Extracted records
· · · · · · ·
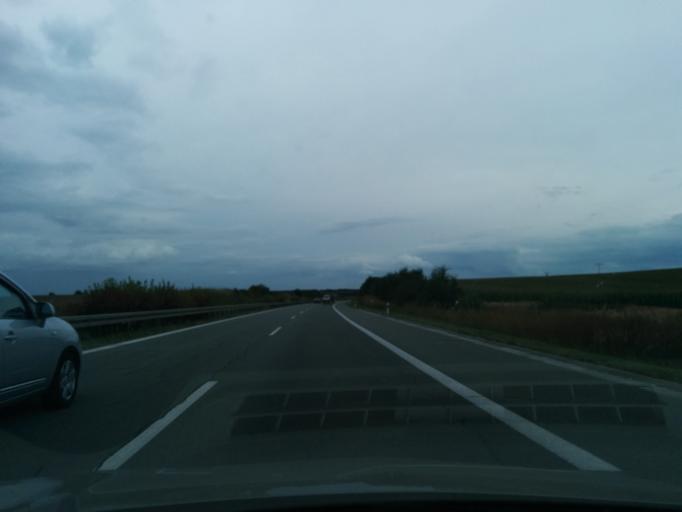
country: DE
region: Mecklenburg-Vorpommern
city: Brunn
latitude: 53.6429
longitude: 13.3699
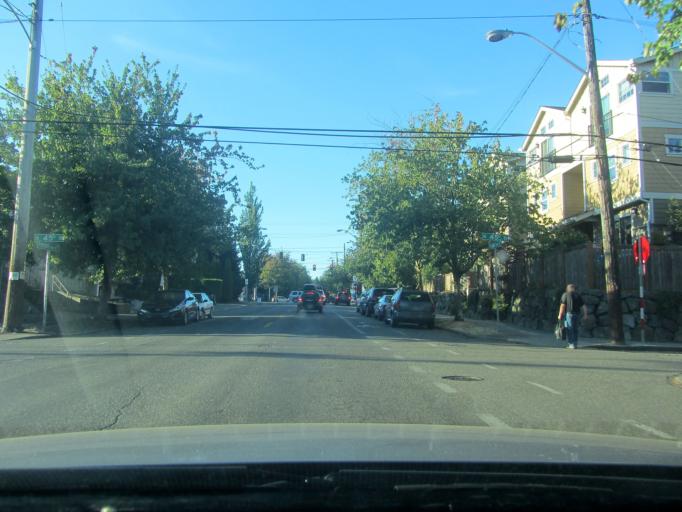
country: US
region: Washington
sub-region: King County
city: Seattle
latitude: 47.6613
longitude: -122.3501
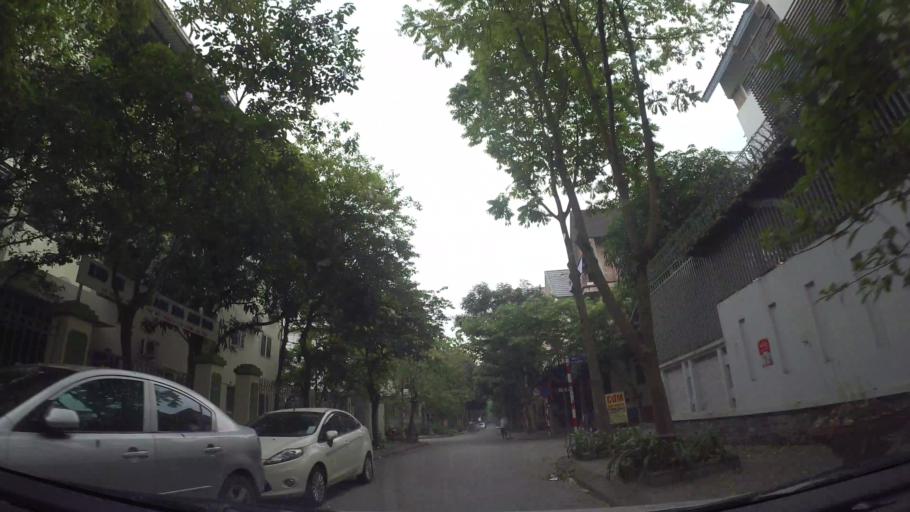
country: VN
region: Ha Noi
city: Cau Dien
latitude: 21.0314
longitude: 105.7635
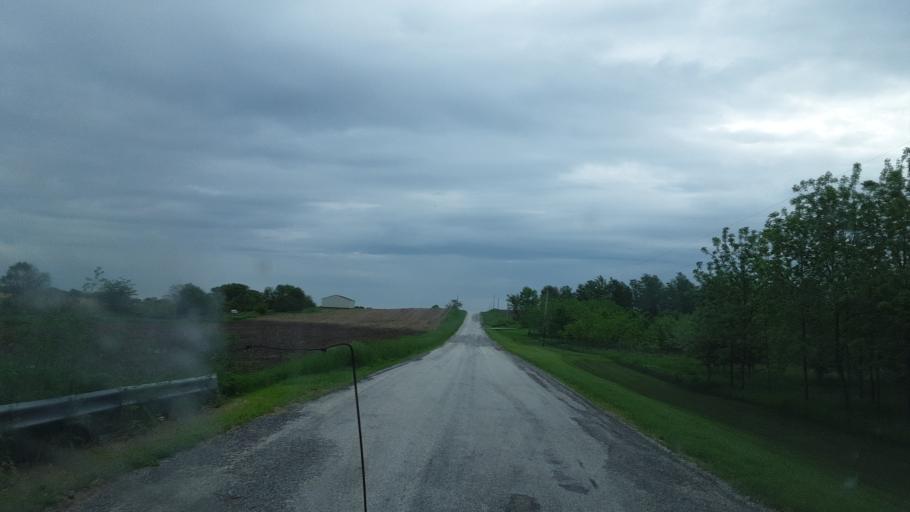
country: US
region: Illinois
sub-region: McDonough County
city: Macomb
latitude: 40.3816
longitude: -90.6076
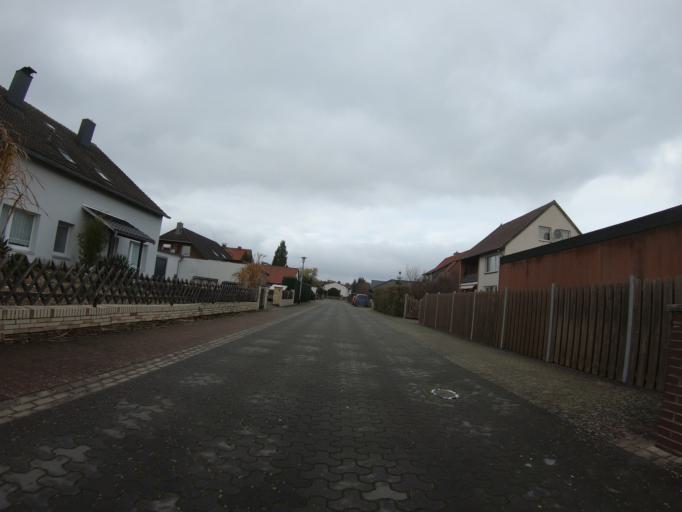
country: DE
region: Lower Saxony
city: Wagenhoff
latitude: 52.5531
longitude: 10.5200
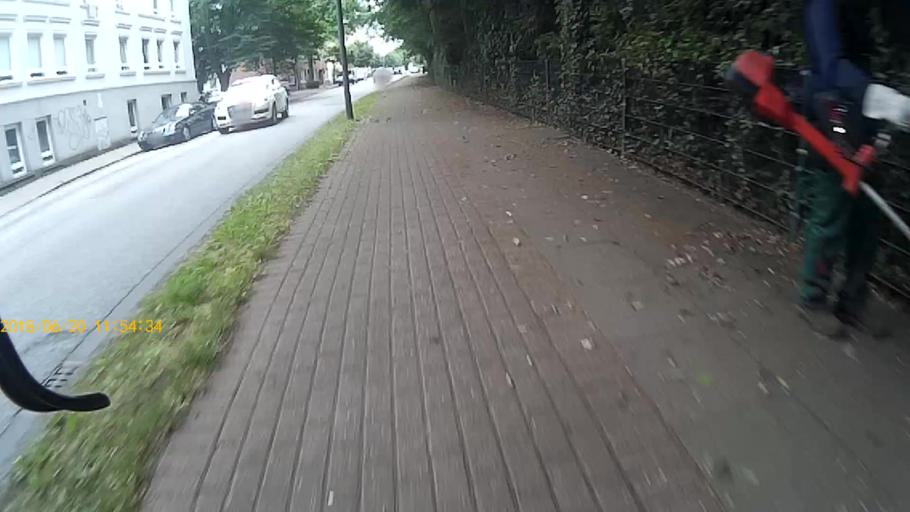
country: DE
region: Hamburg
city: Rothenburgsort
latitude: 53.5152
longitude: 10.0205
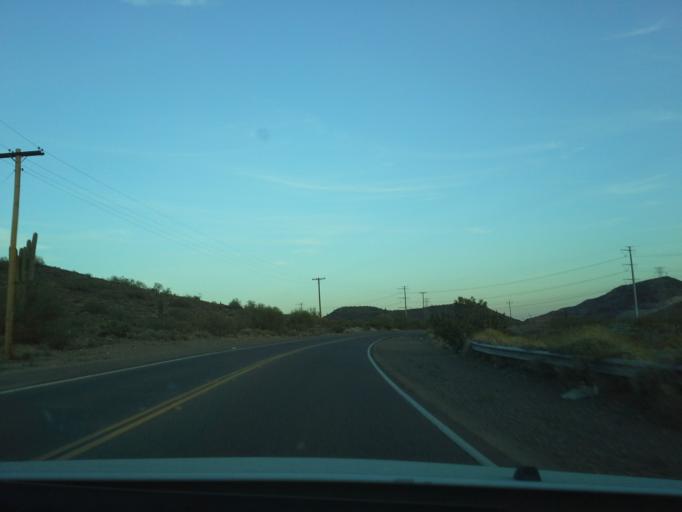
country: US
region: Arizona
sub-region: Maricopa County
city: Cave Creek
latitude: 33.7126
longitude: -112.0688
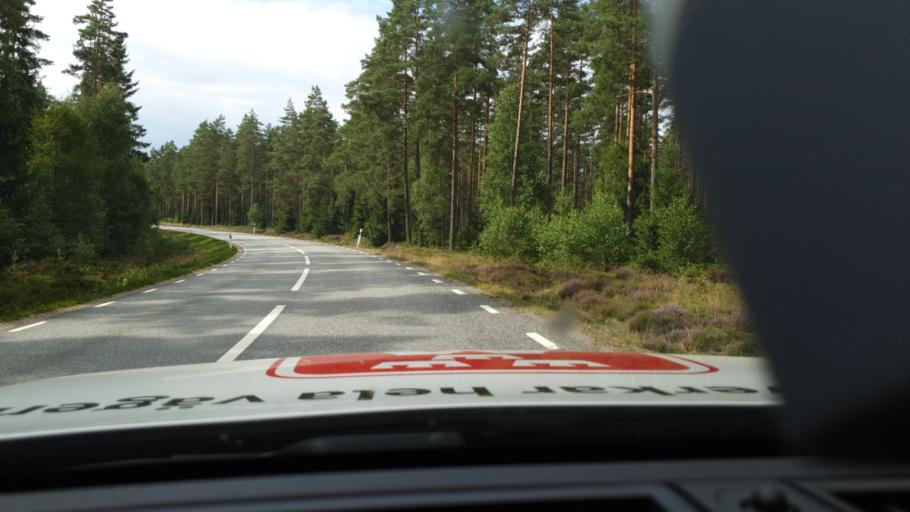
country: SE
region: Joenkoeping
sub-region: Vaggeryds Kommun
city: Skillingaryd
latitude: 57.3819
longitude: 13.9756
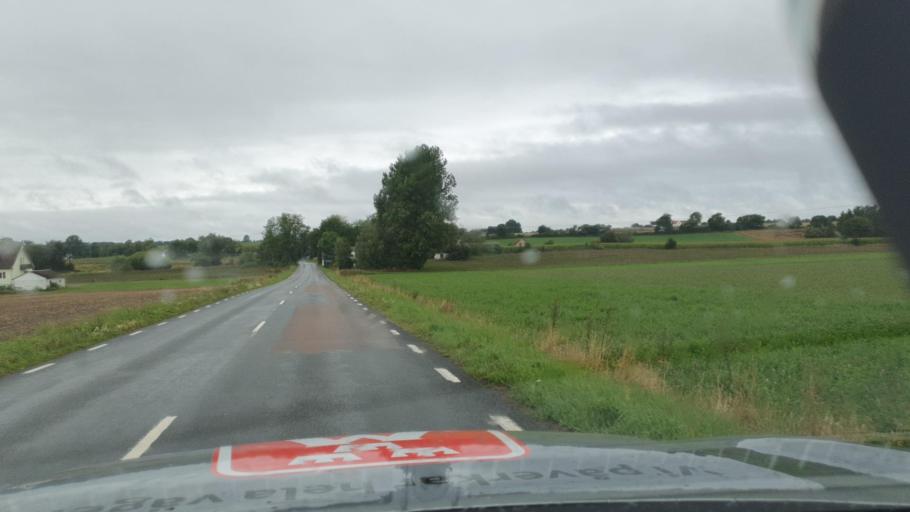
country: SE
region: Skane
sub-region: Simrishamns Kommun
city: Kivik
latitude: 55.5580
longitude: 14.1643
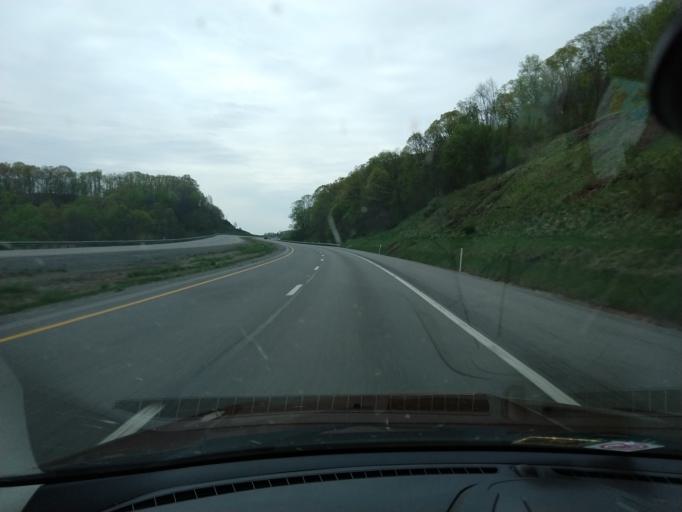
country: US
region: West Virginia
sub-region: Lewis County
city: Weston
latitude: 38.9230
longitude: -80.5489
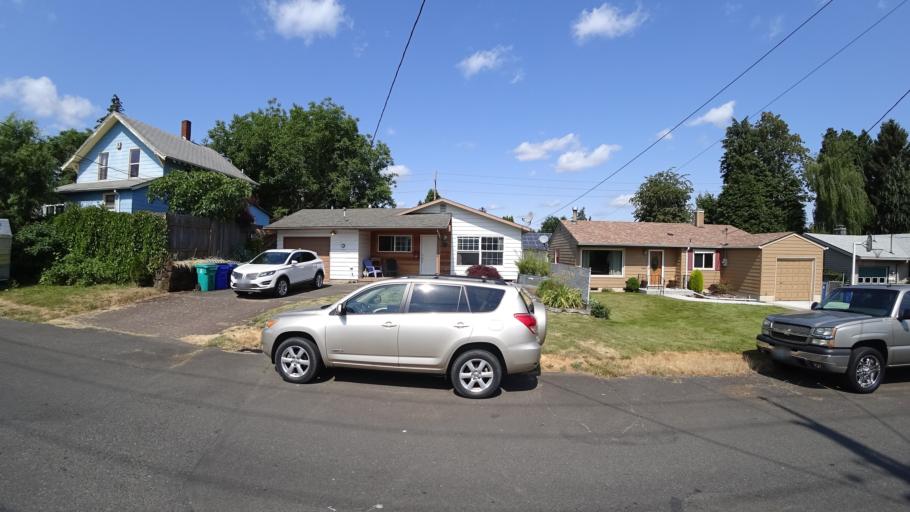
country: US
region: Oregon
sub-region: Washington County
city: West Haven
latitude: 45.5979
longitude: -122.7441
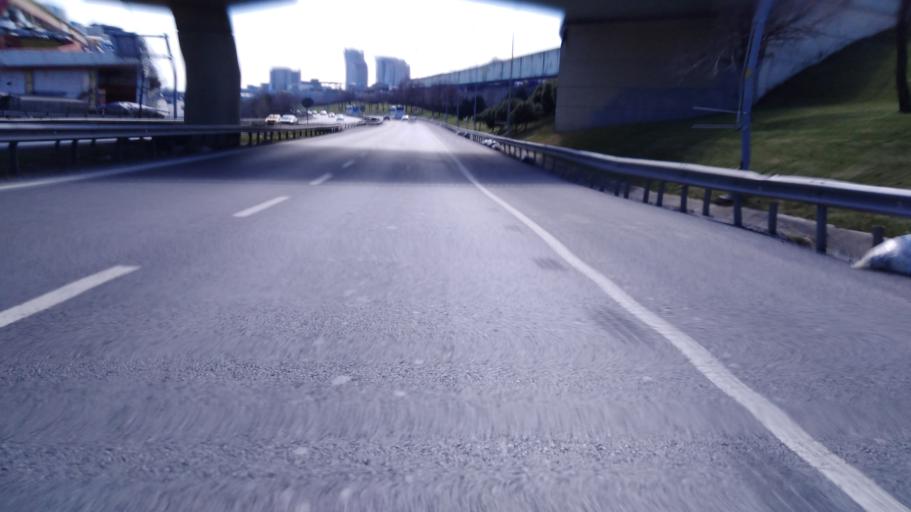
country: TR
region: Istanbul
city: Esenler
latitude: 41.0550
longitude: 28.8894
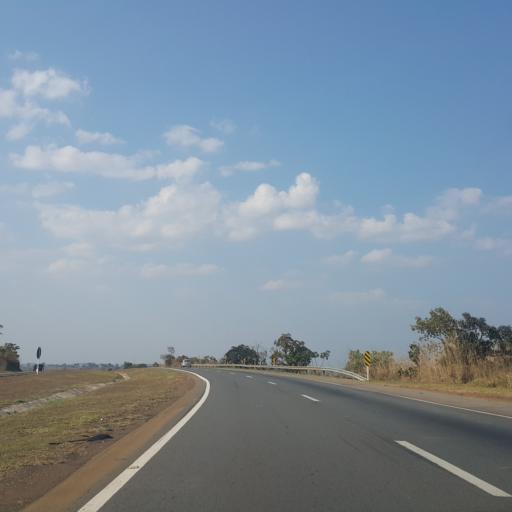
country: BR
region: Goias
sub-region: Abadiania
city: Abadiania
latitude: -16.1828
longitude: -48.6546
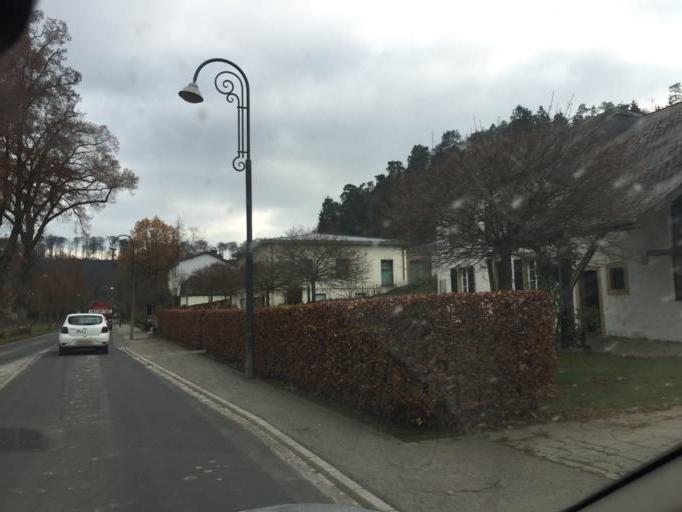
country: LU
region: Diekirch
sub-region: Canton de Redange
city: Saeul
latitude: 49.7307
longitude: 5.9831
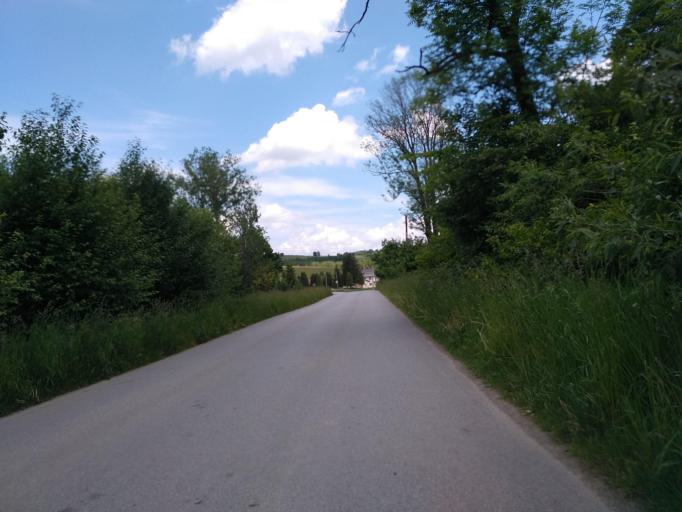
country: PL
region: Subcarpathian Voivodeship
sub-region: Powiat krosnienski
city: Chorkowka
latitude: 49.6066
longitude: 21.6230
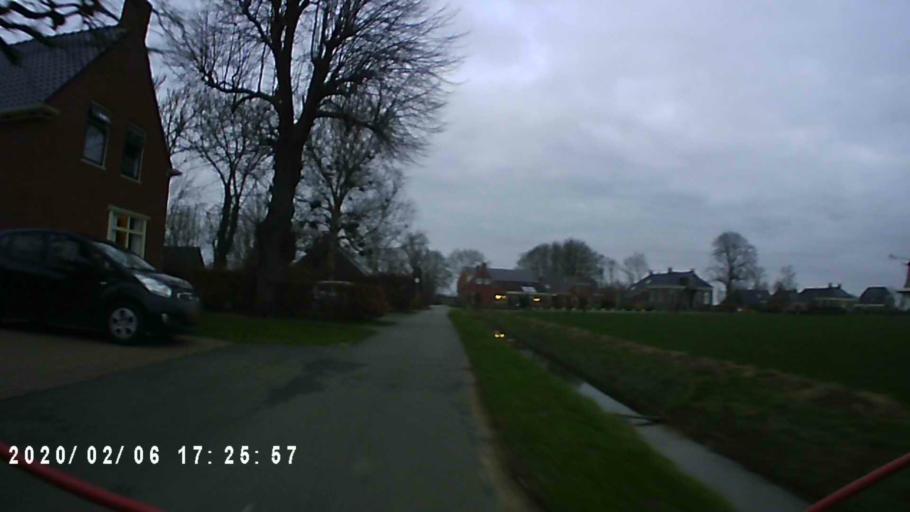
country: NL
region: Groningen
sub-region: Gemeente Winsum
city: Winsum
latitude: 53.2996
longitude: 6.5302
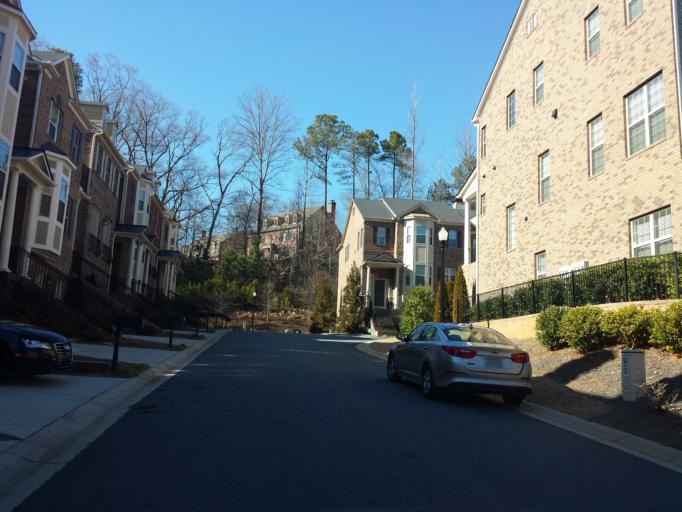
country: US
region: Georgia
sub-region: Cobb County
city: Vinings
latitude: 33.9078
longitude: -84.4616
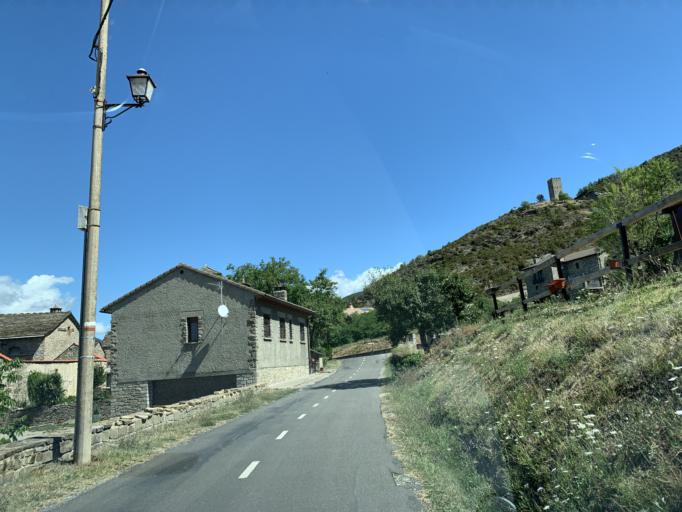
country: ES
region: Aragon
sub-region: Provincia de Huesca
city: Sabinanigo
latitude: 42.5536
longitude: -0.3180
· · · · · · ·
Set problem >>
Can you update the data above so that each "sub-region" becomes "subdivision", with nothing else changed? Leave the pictures out of your answer.

Task output >>
country: DE
region: Mecklenburg-Vorpommern
city: Brunn
latitude: 53.6429
longitude: 13.3699
country: US
region: Washington
subdivision: King County
city: Seattle
latitude: 47.6613
longitude: -122.3501
country: VN
region: Ha Noi
city: Cau Dien
latitude: 21.0314
longitude: 105.7635
country: US
region: Illinois
subdivision: McDonough County
city: Macomb
latitude: 40.3816
longitude: -90.6076
country: DE
region: Lower Saxony
city: Wagenhoff
latitude: 52.5531
longitude: 10.5200
country: DE
region: Hamburg
city: Rothenburgsort
latitude: 53.5152
longitude: 10.0205
country: US
region: Arizona
subdivision: Maricopa County
city: Cave Creek
latitude: 33.7126
longitude: -112.0688
country: SE
region: Joenkoeping
subdivision: Vaggeryds Kommun
city: Skillingaryd
latitude: 57.3819
longitude: 13.9756
country: SE
region: Skane
subdivision: Simrishamns Kommun
city: Kivik
latitude: 55.5580
longitude: 14.1643
country: US
region: West Virginia
subdivision: Lewis County
city: Weston
latitude: 38.9230
longitude: -80.5489
country: US
region: Oregon
subdivision: Washington County
city: West Haven
latitude: 45.5979
longitude: -122.7441
country: TR
region: Istanbul
city: Esenler
latitude: 41.0550
longitude: 28.8894
country: BR
region: Goias
subdivision: Abadiania
city: Abadiania
latitude: -16.1828
longitude: -48.6546
country: LU
region: Diekirch
subdivision: Canton de Redange
city: Saeul
latitude: 49.7307
longitude: 5.9831
country: PL
region: Subcarpathian Voivodeship
subdivision: Powiat krosnienski
city: Chorkowka
latitude: 49.6066
longitude: 21.6230
country: NL
region: Groningen
subdivision: Gemeente Winsum
city: Winsum
latitude: 53.2996
longitude: 6.5302
country: US
region: Georgia
subdivision: Cobb County
city: Vinings
latitude: 33.9078
longitude: -84.4616
country: ES
region: Aragon
subdivision: Provincia de Huesca
city: Sabinanigo
latitude: 42.5536
longitude: -0.3180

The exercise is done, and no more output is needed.